Fiz questão de salientar a filmografia de Callaham para deixar claro que podemos falar o que quisermos do roteirista, menos que ele não é um cara que arregaça as mangas para encarar literalmente qualquer tipo de empreitada, mesmo que tenha resultados irregulares no processo. Mas faz parte. Esse ecletismo, aliás, é essencial para o tipo de história satírica, escrachada, explosiva, bobamente engraçada e 100% autoconsciente que ele decidiu contar em America: The Motion Picture. De certa forma, só para o leitor ter uma ideia, é como se Team America: Detonando o Mundo, a já clássica animação com marionetes dirigida por Trey Parker, fosse a base sobre a qual o longa animado de História Alternativa (ou não) foi construído.

## PROBLEMA PROPOSTO A
Diga se cada afirmação concorda com o trecho, respondendo sim ou não e citando literalmente as palavras do trecho que decidem: (i) Team America: Detonando o Mundo foi dirigida por Trey Parker; (ii) o trecho afirma que Callaham obtém resultados sempre consistentes; (iii) a história contada em America: The Motion Picture é descrita como 100% autoconsciente.
O trecho acima e as linhas a seguir são materiais independentes entre si.

## TRECHOS DE DADOS
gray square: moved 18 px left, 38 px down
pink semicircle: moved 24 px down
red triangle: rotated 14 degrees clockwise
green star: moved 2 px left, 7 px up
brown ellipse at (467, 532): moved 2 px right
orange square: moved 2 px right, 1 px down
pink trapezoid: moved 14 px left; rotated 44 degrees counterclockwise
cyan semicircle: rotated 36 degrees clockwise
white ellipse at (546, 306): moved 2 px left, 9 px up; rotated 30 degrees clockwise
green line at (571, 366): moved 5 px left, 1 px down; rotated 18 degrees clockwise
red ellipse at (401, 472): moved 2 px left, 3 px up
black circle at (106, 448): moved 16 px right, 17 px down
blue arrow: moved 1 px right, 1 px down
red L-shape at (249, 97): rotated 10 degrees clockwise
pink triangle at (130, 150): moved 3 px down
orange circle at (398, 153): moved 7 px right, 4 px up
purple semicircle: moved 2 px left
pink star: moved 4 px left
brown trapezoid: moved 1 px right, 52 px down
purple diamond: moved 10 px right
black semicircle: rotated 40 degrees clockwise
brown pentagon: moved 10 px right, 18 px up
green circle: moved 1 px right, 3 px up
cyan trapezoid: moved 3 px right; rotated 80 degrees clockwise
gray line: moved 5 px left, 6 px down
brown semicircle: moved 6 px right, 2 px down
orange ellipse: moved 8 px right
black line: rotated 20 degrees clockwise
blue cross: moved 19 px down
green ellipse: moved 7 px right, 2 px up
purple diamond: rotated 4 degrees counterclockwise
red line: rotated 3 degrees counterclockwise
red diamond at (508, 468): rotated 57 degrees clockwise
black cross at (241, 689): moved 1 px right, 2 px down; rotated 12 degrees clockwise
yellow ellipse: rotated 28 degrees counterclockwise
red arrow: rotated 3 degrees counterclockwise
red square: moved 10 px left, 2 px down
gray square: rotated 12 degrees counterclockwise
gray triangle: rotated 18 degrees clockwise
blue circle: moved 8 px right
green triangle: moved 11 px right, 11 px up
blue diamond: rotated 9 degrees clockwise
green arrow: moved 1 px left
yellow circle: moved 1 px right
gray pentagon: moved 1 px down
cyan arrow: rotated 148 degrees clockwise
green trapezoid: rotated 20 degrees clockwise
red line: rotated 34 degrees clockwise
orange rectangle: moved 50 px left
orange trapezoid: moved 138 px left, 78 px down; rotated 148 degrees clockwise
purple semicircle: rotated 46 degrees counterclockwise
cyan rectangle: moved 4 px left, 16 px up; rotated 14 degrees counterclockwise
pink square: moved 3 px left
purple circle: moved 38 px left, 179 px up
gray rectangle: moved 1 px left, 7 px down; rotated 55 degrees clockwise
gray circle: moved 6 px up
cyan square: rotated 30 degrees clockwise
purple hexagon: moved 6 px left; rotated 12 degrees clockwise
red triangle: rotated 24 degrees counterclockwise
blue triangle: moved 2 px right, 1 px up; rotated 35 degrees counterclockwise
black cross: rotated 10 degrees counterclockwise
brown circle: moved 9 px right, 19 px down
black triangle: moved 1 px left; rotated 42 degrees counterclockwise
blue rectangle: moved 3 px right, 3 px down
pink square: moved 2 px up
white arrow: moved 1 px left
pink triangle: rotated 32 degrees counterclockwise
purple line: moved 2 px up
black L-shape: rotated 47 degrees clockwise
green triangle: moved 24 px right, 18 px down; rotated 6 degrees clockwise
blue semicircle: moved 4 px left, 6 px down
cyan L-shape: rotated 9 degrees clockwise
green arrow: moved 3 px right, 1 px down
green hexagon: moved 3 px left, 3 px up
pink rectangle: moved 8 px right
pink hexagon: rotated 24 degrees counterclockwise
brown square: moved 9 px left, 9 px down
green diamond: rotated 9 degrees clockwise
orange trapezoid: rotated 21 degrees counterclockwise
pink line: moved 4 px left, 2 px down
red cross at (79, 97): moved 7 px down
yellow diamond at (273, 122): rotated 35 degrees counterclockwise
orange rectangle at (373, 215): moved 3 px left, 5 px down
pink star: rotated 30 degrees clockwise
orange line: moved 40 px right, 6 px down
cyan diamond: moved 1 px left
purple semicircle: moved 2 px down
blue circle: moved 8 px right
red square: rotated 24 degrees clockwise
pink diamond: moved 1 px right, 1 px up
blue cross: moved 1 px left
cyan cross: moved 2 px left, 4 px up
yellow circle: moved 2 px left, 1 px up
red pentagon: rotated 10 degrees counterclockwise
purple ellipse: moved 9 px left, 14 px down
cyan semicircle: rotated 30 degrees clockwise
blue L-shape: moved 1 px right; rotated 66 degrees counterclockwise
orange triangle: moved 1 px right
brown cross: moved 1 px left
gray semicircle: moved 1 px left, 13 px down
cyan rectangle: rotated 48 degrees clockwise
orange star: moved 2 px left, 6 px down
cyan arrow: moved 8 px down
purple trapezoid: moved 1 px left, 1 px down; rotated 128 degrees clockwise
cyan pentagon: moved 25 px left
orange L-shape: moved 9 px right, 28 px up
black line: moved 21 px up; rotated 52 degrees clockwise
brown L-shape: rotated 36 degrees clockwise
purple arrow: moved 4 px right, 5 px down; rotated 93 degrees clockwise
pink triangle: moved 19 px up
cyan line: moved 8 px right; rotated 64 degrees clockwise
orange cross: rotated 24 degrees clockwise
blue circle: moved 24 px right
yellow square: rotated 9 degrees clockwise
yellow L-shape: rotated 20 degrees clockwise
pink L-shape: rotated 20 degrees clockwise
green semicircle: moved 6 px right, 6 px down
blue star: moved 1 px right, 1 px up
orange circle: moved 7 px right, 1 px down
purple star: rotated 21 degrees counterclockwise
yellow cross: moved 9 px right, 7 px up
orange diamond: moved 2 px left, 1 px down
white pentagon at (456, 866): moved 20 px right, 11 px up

## PROBLEMA PROPOSTO B
Devolva sem nenhuma alteração a sequência de linhas de dados que vai do início das linhas até a linha que contém "green line at", ambas incluídas.

## RESPOSTA COMPLETA A
(i) Sim: "dirigida por Trey Parker".
(ii) Não: "mesmo que tenha resultados irregulares no processo".
(iii) Sim: "100% autoconsciente que ele decidiu contar em America: The Motion Picture".

## RESPOSTA COMPLETA B
gray square: moved 18 px left, 38 px down
pink semicircle: moved 24 px down
red triangle: rotated 14 degrees clockwise
green star: moved 2 px left, 7 px up
brown ellipse at (467, 532): moved 2 px right
orange square: moved 2 px right, 1 px down
pink trapezoid: moved 14 px left; rotated 44 degrees counterclockwise
cyan semicircle: rotated 36 degrees clockwise
white ellipse at (546, 306): moved 2 px left, 9 px up; rotated 30 degrees clockwise
green line at (571, 366): moved 5 px left, 1 px down; rotated 18 degrees clockwise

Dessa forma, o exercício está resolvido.